Sorvino first appeared on screen in Carl Reiner Where is dad ? (1970), then played the father of Joseph Bologna in made for each other (1971), the producer friend of George Segal in A touch of class (1973) and a government agent in Mike Nichols dolphin day (1973).
In 1975, Sorvino embarked on a television series playing a middle-class New Jersey lawyer in We’ll get through this, a CBS show created by Alan Alda. The comedy, however, only lasted 12 episodes. The following year he starred as a maverick cop in the The streets of San Francisco spin off Bert D’Angelo, Superstar. This was canceled after 11 episodes.
Talking about his only season (1991-92) on Law and order, Sorvino was not nostalgic. “I felt like I was in the Russian gulag,” he said. “There was absolutely no communication with the writers and producers, and we had to work under the worst conditions.”
He left the show and Logan found a new partner, Det.
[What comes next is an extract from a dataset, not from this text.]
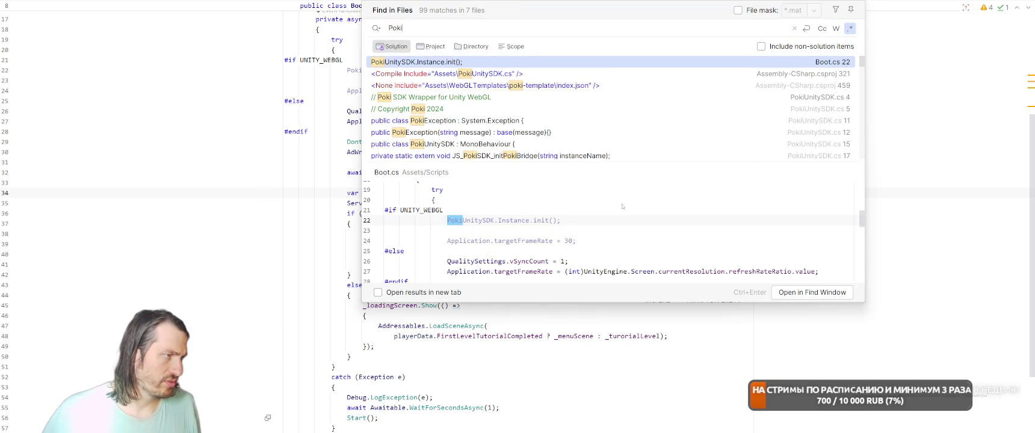
{"action": "type", "text": "UnitySdk"}
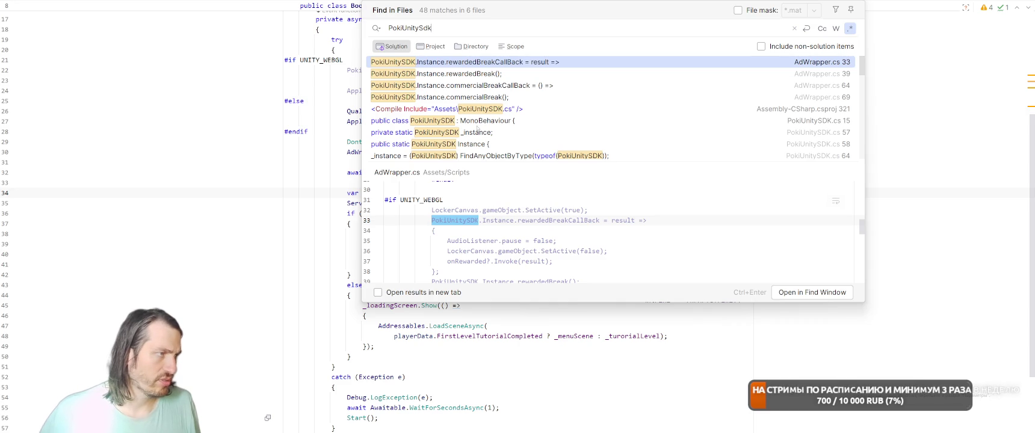
{"action": "left_click", "coordinate": [472, 46]}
Lennie Briscoe (Jerry Orbach).
Sorvino also played the cop who sends Al Pacino undercover in Friedkin’s Cruise (1980) and portrayed detectives in Me, the Jury (1982) and as a main character in another short-lived CBS show, 1987-88 The oldest recruit.
He portrayed Bruce Willis’ father on ABC Illegal workand with Raymond Burr ailing, stepped in to play a guest lawyer in a Perry Mason TV movie, 1993 The case of wicked women.
He also starred with Ellen Burstyn and Kevin Dillon in the 2000-02 CBS comedy-drama That’s life.
Sorvino’s CV also included Reiner’s Oh my God! (1977), Slow dance in the big city (1978), Blood brothers (1978), FOUND OBJECT (1979), the 1979 TV movie Dummy, Turkish 182! (1985), The thing (1985), A beautiful mess (1986), money talks (1997), Plan B (2001), Scent (2001), Mr. 3000 (2004) and The Bronx Bull (2016).
More recently, he played Frank Costello in the Epix series Godfather of Harlem.
In a 1995 interview with Charlie Rose, Sorvino lamented that he never had the chance to do a studio shot. “I went to the top of the mountain, but I wasn’t the guy,” he said. “I was a passenger on the bus, but I was not the driver.”
Sorvino sang the role of Alfred in Die Fledermaus with the Seattle Opera Company in 1981 and years later performed in a revival of The happiest guy at Lincoln Center. He has also recorded three CDs.
Sorvino married his third wife, Dee Dee Benkie, a GOP strategist and former aide to President George W. Bush, in 2014. They had met on Fox News Channel. Your world with Neil Cavuto.
He had dealt with health issues in recent years, she said, and will be buried at Hollywood Forever Cemetery. Survivors include his other children, Amanda and Michael, and five grandchildren.